Thursday, April 26, 2007

This paper scares the *hell* out of me...

I will, however, use it to my advantage by furthering the notion that reality doesn't actually exist, and therefore doesn't matter. Yes, the lovely conclusions drawn by sleep-deprived college students who have 14 pages to write by morning as well as a chem lab report due, only after reading 200 pages on the importance of rhetoric in the French Revolution, and ignoring the painful emptiness of ending an 8-month relationship.

A lapse in postive and interesting scientific information, perhaps, but I will proceed as if all is well. At least I'll ace chemistry. And the French Revolution? Piece of cake. I'll eat it, too...

3 Comments:

At 2:07:00 AM , Blogger chartom_shel_tehom said...

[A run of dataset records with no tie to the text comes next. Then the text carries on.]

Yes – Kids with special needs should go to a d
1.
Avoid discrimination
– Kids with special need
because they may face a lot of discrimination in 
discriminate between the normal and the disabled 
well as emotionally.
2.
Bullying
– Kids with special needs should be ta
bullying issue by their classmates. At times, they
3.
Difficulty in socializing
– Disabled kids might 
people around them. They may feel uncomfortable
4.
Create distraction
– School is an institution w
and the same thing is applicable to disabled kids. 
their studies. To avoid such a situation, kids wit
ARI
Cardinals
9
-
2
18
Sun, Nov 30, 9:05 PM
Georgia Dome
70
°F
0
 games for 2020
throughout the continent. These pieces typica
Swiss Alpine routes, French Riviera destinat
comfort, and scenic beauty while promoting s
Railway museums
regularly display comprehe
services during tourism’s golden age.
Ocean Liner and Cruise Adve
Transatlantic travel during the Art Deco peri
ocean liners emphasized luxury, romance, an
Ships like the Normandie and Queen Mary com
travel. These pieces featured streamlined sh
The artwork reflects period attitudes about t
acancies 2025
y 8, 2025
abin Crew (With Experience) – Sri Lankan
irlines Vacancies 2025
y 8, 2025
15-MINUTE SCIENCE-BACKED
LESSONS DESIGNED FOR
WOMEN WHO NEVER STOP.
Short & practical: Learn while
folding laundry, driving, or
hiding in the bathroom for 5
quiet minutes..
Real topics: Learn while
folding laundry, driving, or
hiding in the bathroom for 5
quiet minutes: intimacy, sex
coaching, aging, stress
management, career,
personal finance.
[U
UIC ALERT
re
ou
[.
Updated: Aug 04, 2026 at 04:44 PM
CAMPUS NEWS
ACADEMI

yes... such craziness we scientists are reduced to. check out my new post; it's disturbing, and it references your reference!

 
At 5:29:00 AM , Blogger Nicholas LeCompte said...

"And the French Revolution? Piece of cake."

That's what Marie Antoinette said, and now look where she is.

(Yes, I know she didn't actually say "let them eat cake.")

Anyway, I'm sorry that I haven't updated my blog with any form of regularity. I was working on a post last night, but kept getting distracted with the magic of the Internet.

 
At 1:32:00 AM , Blogger Mitchell said...

(Eight months too late...)

Never never never believe a physicist who tells you to abandon "realism" because quantum mechanics says you must. (You should be equally beware of those who say that Bohr - or Everett - explained it all.) Despite the categorical nature of the title, this is actually just a test of a limited class of nonlocal theories, and not a well-known class at that. Bohm's theory remains completely consistent with experiment, because it gives exactly the same predictions as quantum mechanics. It is achieved at the price of relativity, conceptually at least - in Bohmian field theory you would still have all those relativistic phenomena like time dilation and length contraction, but the underlying dynamics requires absolute time - but one might consider this a smaller loss than mind-independent reality.